Selected excerpt:
Please explain this Perl regular expression

Question

    $rowfetch =~ s/['-]//g; #All chars inside the [ ] will be filtered out.
    $rowfetch =~ m/(\w+), ?(.)/;
    printf $fh lc($2.$1);

I got help building this regular expression yesterday, but I don't fully understand it.

It takes a name like Parisi, Kenneth and prints out kparisi

Knowns:
s/ = substitute
m/ = match

I tried searching for the rest but couldn't find anything that really helped explain it.

I also didn't understand how the =~ is supposed to evaluate to either true or false, yet in this situation, it is modifying the string.

You should have gone with Konrad's solution (after I fixed it). That one was dead easy to understand. — Paul Tomblin, Dec 19 '08 at 15:00
Oh i didnt know you had fixed it... I'll test it and thanks... Although Vinko's solution is working pretty good for me. I don't know if you saw the comment thread we had, but he helped get rid of some other chars in the strings. I'll let you know if yours works, thanks. — CheeseConQueso, Dec 19 '08 at 15:04
it turns Parisi, Kenneth into kparisienneth
$rowfetch =~ s/(\w+),\s(\w)/$2$1/;
$rowfetch =~ s/([a-z]+)\s([a-z])/$2$1/i;
$rowfetch = lc $rowfetch; — CheeseConQueso, Dec 19 '08 at 15:16
nm the
's i thought this took html... btw is there any way to send a message directly to someone on this site? im obviously new here — CheeseConQueso, Dec 19 '08 at 15:16

Ed Guiness · Answer 1 · 2009-03-11T12:59:44.000

I find the YAPE::Regex::Explain module very helpful -

C:\>perl -e "use YAPE::Regex::Explain;print YAPE::Regex::Explain->new(qr/['-])->explain;"

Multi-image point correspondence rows
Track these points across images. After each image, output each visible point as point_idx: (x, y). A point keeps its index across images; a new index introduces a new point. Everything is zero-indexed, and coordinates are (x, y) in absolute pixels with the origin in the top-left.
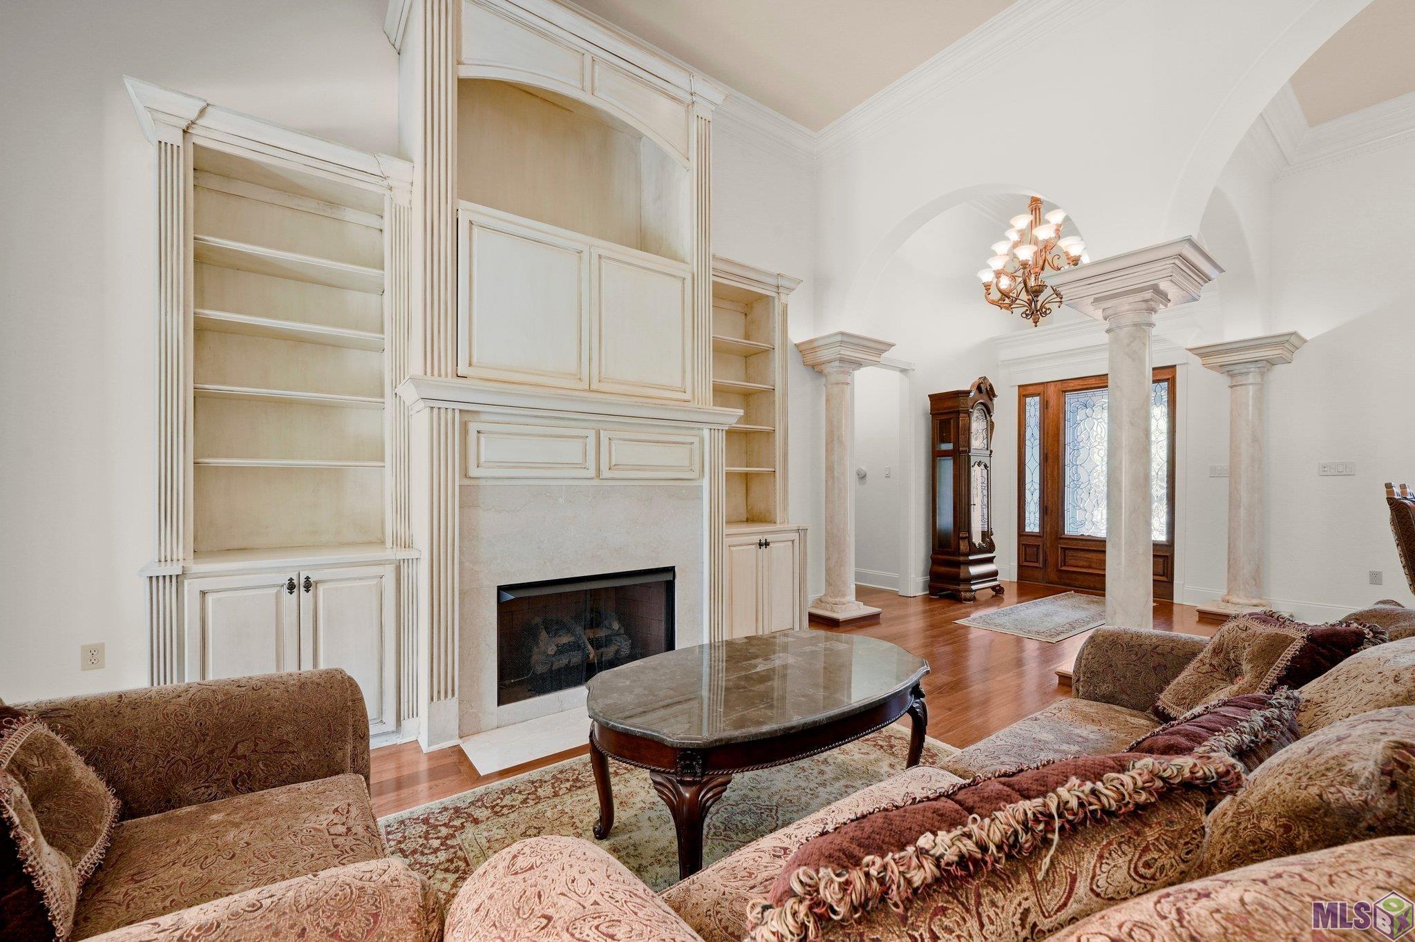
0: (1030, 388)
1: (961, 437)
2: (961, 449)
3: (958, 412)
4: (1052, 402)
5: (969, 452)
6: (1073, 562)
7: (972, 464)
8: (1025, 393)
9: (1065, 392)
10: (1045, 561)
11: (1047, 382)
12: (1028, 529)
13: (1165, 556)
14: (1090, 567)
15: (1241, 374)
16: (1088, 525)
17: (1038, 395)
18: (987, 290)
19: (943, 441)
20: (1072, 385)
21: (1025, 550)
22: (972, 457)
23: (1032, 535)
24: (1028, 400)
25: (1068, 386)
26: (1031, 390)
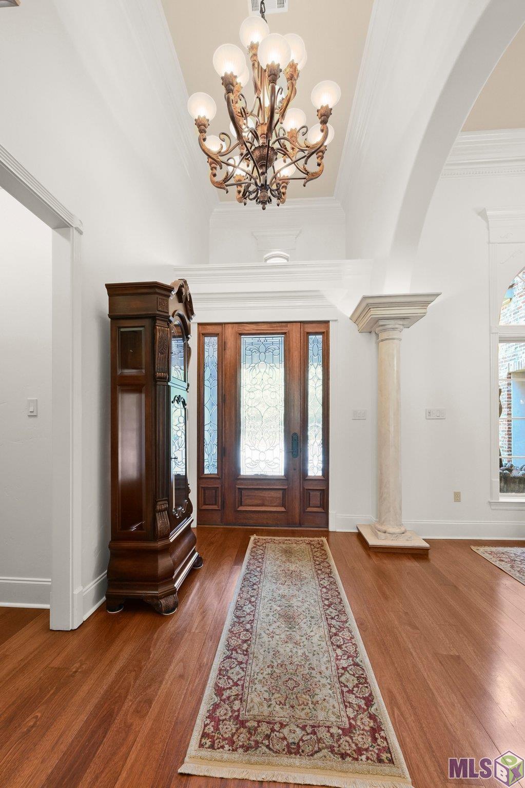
0: (208, 327)
1: (158, 356)
2: (158, 374)
3: (153, 318)
4: (230, 343)
5: (169, 380)
6: (248, 501)
7: (172, 399)
8: (203, 332)
9: (241, 334)
10: (223, 503)
11: (225, 324)
12: (206, 472)
13: (321, 490)
14: (263, 505)
15: (394, 329)
16: (262, 465)
17: (216, 335)
18: (202, 131)
19: (125, 365)
20: (248, 328)
21: (205, 493)
22: (172, 389)
23: (210, 478)
24: (207, 339)
25: (243, 329)
26: (210, 329)
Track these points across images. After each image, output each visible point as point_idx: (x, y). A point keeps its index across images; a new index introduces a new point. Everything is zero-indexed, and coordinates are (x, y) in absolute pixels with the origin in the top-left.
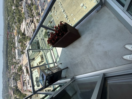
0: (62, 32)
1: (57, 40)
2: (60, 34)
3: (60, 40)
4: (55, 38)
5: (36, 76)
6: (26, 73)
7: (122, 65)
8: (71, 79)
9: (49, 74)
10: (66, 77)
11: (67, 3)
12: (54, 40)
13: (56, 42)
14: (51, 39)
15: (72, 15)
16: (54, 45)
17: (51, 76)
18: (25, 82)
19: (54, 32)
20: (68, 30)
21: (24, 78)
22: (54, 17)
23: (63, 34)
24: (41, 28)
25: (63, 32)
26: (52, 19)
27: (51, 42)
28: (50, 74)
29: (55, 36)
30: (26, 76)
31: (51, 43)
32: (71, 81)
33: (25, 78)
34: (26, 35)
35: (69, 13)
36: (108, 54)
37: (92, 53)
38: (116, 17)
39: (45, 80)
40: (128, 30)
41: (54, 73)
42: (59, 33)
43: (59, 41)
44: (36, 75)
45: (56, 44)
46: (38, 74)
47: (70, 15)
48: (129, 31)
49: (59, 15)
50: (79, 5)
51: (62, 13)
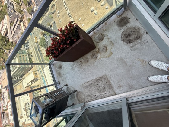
0: (70, 39)
1: (63, 50)
2: (68, 42)
3: (67, 50)
4: (60, 47)
5: (26, 102)
6: (8, 98)
7: (147, 87)
8: (81, 108)
9: (48, 104)
10: (73, 104)
11: (74, 3)
12: (57, 49)
13: (60, 54)
14: (53, 48)
15: (80, 19)
16: (58, 58)
17: (51, 107)
18: (6, 112)
19: (58, 38)
20: (81, 36)
21: (4, 107)
22: (55, 18)
23: (72, 42)
24: (35, 28)
25: (72, 39)
26: (53, 21)
27: (52, 53)
28: (50, 104)
29: (60, 44)
30: (8, 102)
31: (52, 55)
32: (81, 110)
33: (7, 105)
34: (8, 40)
35: (76, 16)
36: (131, 72)
37: (111, 71)
38: (141, 26)
39: (40, 115)
40: (155, 43)
41: (56, 101)
42: (66, 40)
43: (65, 52)
44: (26, 100)
45: (60, 56)
46: (29, 99)
47: (78, 19)
48: (155, 45)
49: (63, 16)
50: (89, 8)
51: (67, 15)
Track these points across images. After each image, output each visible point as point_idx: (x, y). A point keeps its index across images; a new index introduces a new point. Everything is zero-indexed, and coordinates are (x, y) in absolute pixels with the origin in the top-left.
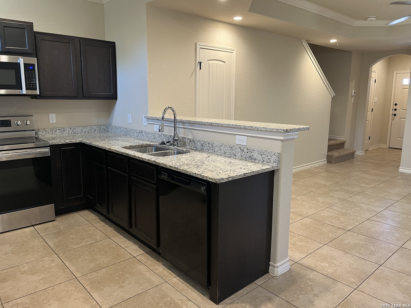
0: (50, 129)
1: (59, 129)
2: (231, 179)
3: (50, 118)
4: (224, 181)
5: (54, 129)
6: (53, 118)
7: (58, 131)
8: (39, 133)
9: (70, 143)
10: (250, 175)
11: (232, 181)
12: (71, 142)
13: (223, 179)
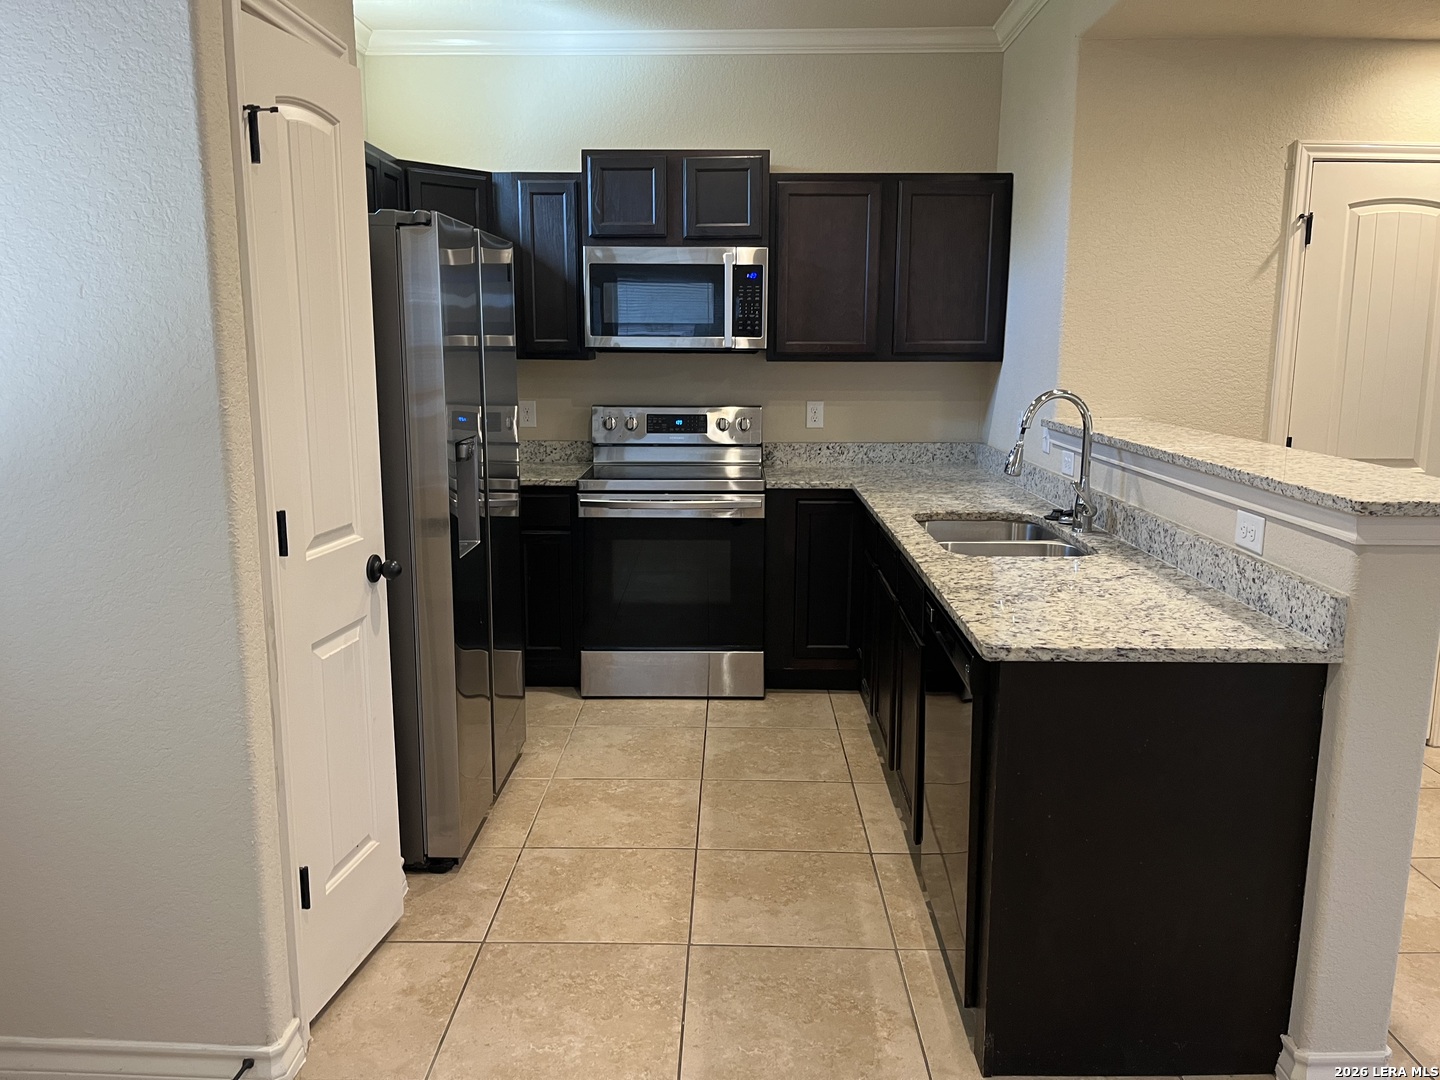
0: (804, 445)
1: (828, 448)
2: (1046, 657)
3: (810, 415)
4: (1012, 657)
5: (813, 447)
6: (817, 415)
7: (825, 451)
8: (776, 453)
9: (822, 487)
10: (1149, 659)
11: (1051, 663)
12: (826, 487)
13: (1009, 650)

Problem 1: Arrange the point correspondence rows, everything from their first line down to the line containing "26: (210, 329)", both ends included, as a Markdown table with the columns No. and Line, where No. holds a running number and Line holds the line itself. Leave out blank lines and the picture markers.
Problem 2: Pick up the forum thread about the Perl regular expression after its last line and continue it.

Expected answer 1:
| No. | Line |
|---|---|
| 1 | Track these points across images. After each image, output each visible point as point_idx: (x, y). A point keeps its index across images; a new index introduces a new point. Everything is zero-indexed, and coordinates are (x, y) in absolute pixels with the origin in the top-left. |
| 2 | 0: (1030, 388) |
| 3 | 1: (961, 437) |
| 4 | 2: (961, 449) |
| 5 | 3: (958, 412) |
| 6 | 4: (1052, 402) |
| 7 | 5: (969, 452) |
| 8 | 6: (1073, 562) |
| 9 | 7: (972, 464) |
| 10 | 8: (1025, 393) |
| 11 | 9: (1065, 392) |
| 12 | 10: (1045, 561) |
| 13 | 11: (1047, 382) |
| 14 | 12: (1028, 529) |
| 15 | 13: (1165, 556) |
| 16 | 14: (1090, 567) |
| 17 | 15: (1241, 374) |
| 18 | 16: (1088, 525) |
| 19 | 17: (1038, 395) |
| 20 | 18: (987, 290) |
| 21 | 19: (943, 441) |
| 22 | 20: (1072, 385) |
| 23 | 21: (1025, 550) |
| 24 | 22: (972, 457) |
| 25 | 23: (1032, 535) |
| 26 | 24: (1028, 400) |
| 27 | 25: (1068, 386) |
| 28 | 26: (1031, 390) |
| 29 | 0: (208, 327) |
| 30 | 1: (158, 356) |
| 31 | 2: (158, 374) |
| 32 | 3: (153, 318) |
| 33 | 4: (230, 343) |
| 34 | 5: (169, 380) |
| 35 | 6: (248, 501) |
| 36 | 7: (172, 399) |
| 37 | 8: (203, 332) |
| 38 | 9: (241, 334) |
| 39 | 10: (223, 503) |
| 40 | 11: (225, 324) |
| 41 | 12: (206, 472) |
| 42 | 13: (321, 490) |
| 43 | 14: (263, 505) |
| 44 | 15: (394, 329) |
| 45 | 16: (262, 465) |
| 46 | 17: (216, 335) |
| 47 | 18: (202, 131) |
| 48 | 19: (125, 365) |
| 49 | 20: (248, 328) |
| 50 | 21: (205, 493) |
| 51 | 22: (172, 389) |
| 52 | 23: (210, 478) |
| 53 | 24: (207, 339) |
| 54 | 25: (243, 329) |
| 55 | 26: (210, 329) |

Expected answer 2:
The regular expression:

(?-imsx:['-])

matches as follows:

NODE                     EXPLANATION
----------------------------------------------------------------------
(?-imsx:                 group, but do not capture (case-sensitive)
                         (with ^ and $ matching normally) (with . not
                         matching \n) (matching whitespace and #
                         normally):
----------------------------------------------------------------------
  ['-]                     any character of: ''', '-'
----------------------------------------------------------------------
)                        end of grouping
----------------------------------------------------------------------



C:\>perl -e "use YAPE::Regex::Explain; print YAPE::Regex::Explain->new(qr/(\w+), ?(.)/)->explain;"
The regular expression:

(?-imsx:(\w+), ?(.))

matches as follows:

NODE                     EXPLANATION
----------------------------------------------------------------------
(?-imsx:                 group, but do not capture (case-sensitive)
                         (with ^ and $ matching normally) (with . not
                         matching \n) (matching whitespace and #
                         normally):
----------------------------------------------------------------------
  (                        group and capture to \1:
----------------------------------------------------------------------
    \w+                      word characters (a-z, A-Z, 0-9, _) (1 or
                             more times (matching the most amount
                             possible))
----------------------------------------------------------------------
  )                        end of \1
----------------------------------------------------------------------
  ,                        ','
----------------------------------------------------------------------
   ?                       ' ' (optional (matching the most amount
                           possible))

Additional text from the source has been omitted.